Selected extract

* * * * * * *

Some of the newly cleared trenches.

The water we do want in the house comes from a natural spring.  Our spring is about 100 metres from the house and is gravity fed to a tank in a leaky shed outside.  From here, the water is pumped back into the house.

People have been drinking this water for centuries and it tastes wonderful.   We know ours is slightly acidic, which poses a challenge for the copper pipes and tank that transport the water throughout the house, but we recently had it tested for other bacteria.  When I took the water samples to a testing centre in Exeter, an eccentric mad scientist at the door of a dilapidated house met me.  It took a long time to locate this place as the directions were out of date,  “It’s across the road from the bus stop and there are cream pillars with red numbers painted on them.”  Truth:  Overgrown hedges covered any pillars and red paint had long since worn away.  Finding this place in a timely way was critical, as the water samples must be dropped off within a few hours from collection.  I imagined a similar sense of urgency experienced by men dropping off sperm samples.

* * * * * * *

Dataset entries
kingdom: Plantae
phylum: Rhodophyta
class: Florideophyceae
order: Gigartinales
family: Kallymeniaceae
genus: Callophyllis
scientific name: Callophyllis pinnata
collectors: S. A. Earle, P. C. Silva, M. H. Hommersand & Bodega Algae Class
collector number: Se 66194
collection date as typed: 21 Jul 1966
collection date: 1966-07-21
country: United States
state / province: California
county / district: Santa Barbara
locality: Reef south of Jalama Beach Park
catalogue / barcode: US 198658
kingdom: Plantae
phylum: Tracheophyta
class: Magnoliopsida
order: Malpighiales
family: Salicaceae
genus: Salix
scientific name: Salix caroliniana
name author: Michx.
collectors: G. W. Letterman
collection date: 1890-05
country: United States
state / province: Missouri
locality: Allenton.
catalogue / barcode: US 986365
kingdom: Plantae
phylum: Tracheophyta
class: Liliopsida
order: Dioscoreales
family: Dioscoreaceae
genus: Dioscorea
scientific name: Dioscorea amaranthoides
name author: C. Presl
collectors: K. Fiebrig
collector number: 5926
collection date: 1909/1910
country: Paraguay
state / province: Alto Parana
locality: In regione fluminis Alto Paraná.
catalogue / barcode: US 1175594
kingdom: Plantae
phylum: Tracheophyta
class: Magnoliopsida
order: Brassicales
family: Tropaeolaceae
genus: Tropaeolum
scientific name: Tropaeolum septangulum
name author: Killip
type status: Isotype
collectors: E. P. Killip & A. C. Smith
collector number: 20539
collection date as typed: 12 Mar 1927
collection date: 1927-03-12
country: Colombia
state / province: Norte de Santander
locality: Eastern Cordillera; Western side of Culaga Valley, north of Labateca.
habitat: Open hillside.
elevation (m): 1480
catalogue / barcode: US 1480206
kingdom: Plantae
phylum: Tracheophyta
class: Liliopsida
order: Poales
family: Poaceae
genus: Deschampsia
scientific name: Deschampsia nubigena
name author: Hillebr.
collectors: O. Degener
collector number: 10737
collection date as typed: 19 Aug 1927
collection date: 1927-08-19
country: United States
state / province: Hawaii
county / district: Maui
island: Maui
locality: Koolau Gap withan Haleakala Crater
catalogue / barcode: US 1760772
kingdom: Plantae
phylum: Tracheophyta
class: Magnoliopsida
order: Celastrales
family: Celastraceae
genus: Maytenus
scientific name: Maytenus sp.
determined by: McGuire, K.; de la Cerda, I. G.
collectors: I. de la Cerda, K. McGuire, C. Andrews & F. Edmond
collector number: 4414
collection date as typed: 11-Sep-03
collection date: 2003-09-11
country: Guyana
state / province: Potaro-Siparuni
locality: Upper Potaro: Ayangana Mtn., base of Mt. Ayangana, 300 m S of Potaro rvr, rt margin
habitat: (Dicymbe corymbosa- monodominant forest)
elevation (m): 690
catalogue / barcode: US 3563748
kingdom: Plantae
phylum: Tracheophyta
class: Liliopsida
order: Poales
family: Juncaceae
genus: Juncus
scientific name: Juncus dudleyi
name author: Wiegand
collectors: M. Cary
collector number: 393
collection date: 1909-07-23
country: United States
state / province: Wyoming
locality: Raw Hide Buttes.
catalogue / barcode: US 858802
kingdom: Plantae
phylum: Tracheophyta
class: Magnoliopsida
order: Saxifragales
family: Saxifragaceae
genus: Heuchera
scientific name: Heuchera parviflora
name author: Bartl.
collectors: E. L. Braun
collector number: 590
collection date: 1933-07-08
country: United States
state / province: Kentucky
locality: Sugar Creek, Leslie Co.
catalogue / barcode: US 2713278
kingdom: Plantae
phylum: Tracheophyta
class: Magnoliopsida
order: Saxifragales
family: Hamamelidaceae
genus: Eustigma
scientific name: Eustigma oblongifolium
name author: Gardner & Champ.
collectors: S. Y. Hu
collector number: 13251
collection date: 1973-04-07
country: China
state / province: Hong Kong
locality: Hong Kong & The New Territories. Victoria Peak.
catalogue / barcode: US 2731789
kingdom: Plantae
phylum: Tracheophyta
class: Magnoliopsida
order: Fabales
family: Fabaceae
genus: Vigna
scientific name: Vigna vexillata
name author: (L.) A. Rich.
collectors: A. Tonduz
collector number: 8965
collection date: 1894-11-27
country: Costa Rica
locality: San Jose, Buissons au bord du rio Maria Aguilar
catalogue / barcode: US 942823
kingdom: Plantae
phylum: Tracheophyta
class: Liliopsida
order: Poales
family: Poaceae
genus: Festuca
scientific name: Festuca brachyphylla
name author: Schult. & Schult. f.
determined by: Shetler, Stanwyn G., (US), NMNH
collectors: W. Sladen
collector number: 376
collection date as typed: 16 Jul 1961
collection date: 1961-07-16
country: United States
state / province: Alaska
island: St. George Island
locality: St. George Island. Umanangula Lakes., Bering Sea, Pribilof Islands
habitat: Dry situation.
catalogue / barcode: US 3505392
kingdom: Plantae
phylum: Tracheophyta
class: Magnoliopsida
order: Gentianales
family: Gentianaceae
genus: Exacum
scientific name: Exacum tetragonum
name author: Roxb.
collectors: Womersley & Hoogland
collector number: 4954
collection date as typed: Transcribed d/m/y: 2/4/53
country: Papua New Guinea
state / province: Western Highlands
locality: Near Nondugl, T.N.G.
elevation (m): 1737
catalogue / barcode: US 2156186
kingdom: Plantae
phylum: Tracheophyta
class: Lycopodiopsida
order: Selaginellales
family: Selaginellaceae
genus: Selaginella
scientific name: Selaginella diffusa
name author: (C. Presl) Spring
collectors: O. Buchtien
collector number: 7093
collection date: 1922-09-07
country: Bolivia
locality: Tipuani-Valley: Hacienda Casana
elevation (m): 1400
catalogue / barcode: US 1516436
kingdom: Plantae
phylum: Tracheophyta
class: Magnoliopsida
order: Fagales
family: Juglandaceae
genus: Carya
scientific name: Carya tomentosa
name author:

* * * * * * *

Task 1
According to the passage about the spring water, how far is the spring from the house?
Task 2
Rewrite the passage about the spring water from "People have been" to "off sperm samples.", replacing "dilapidated" with "run-down".
Task 3
Continue the passage about the spring water beyond its final sentence.

Expected answer 1
About 100 metres.

Expected answer 2
People have been drinking this water for centuries and it tastes wonderful.   We know ours is slightly acidic, which poses a challenge for the copper pipes and tank that transport the water throughout the house, but we recently had it tested for other bacteria.  When I took the water samples to a testing centre in Exeter, an eccentric mad scientist at the door of a run-down house met me.  It took a long time to locate this place as the directions were out of date,  “It’s across the road from the bus stop and there are cream pillars with red numbers painted on them.”  Truth:  Overgrown hedges covered any pillars and red paint had long since worn away.  Finding this place in a timely way was critical, as the water samples must be dropped off within a few hours from collection.  I imagined a similar sense of urgency experienced by men dropping off sperm samples.

Expected answer 3
Our water test results show that we have safe water in regards to bacteria and other unwanted bits; we just need to address the acidity.  In order to do this, we will install a UV filter and PH adjuster to the tank but not before we have the roof and flashing repaired on the shed.  Roger and I also must empty the storage tank, lay a stable floor (the tank currently rests on old tires), and insulate the space so that in winter, the water doesn’t freeze.

Water Tank

Water tank resting on tire.

It is a curious thing to have no water in a place that is known for its wet conditions and yet one day our tank was dry and not so much a drip off of the taps.  A quick inspection of our spring indicated that it was running well.  We needed to remedy the situation and so called in the experts…they came the next day.

Our waterman used a pump to reverse the water flow and push whatever was in the pipe back to the source.  Roger dug out reeds and other plant life that were growing around the stream, repaired the cover and cleared the filter.  After a bit, the water was bubbling again.  It appears that we had silt or an air block that caused the flow from the stream to just stop.  Once resolved, we had to keep the water running for about an hour to flush out any sediment in the pipes.

Crockern Farm

Roger liberating the stream.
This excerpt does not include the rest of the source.